#### Aim of the exercise
All that should be output is the block of lines below from the line with "Jochen Lüdicke ehrte" to the line with "Das Jahr 2016 war auch das Jahr, in dem die", both included, exactly as written.
Top of Data for review
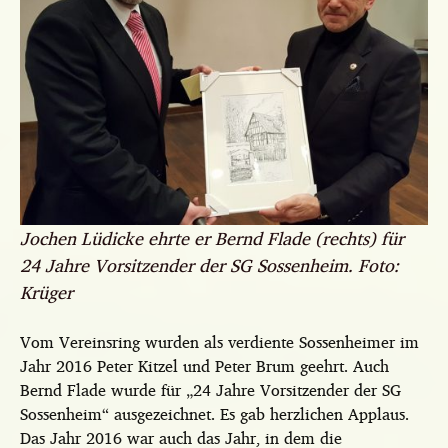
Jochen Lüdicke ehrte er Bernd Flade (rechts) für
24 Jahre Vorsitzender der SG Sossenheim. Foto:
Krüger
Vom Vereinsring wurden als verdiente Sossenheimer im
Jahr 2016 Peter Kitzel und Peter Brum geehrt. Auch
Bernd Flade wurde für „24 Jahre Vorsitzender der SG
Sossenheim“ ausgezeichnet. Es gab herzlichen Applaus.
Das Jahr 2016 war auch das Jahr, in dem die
Bottom of Data for review
Top of Data for review
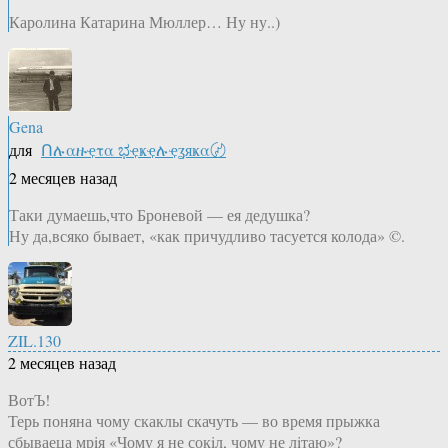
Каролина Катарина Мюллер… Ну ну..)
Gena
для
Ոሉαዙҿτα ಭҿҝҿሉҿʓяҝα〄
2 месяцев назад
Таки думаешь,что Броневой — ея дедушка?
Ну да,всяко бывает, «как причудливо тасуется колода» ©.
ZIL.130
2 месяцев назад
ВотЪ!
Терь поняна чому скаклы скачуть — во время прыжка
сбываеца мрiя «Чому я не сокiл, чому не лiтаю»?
Bottom of Data for review
#### Solution to this exercise
Jochen Lüdicke ehrte er Bernd Flade (rechts) für
24 Jahre Vorsitzender der SG Sossenheim. Foto:
Krüger
Vom Vereinsring wurden als verdiente Sossenheimer im
Jahr 2016 Peter Kitzel und Peter Brum geehrt. Auch
Bernd Flade wurde für „24 Jahre Vorsitzender der SG
Sossenheim“ ausgezeichnet. Es gab herzlichen Applaus.
Das Jahr 2016 war auch das Jahr, in dem die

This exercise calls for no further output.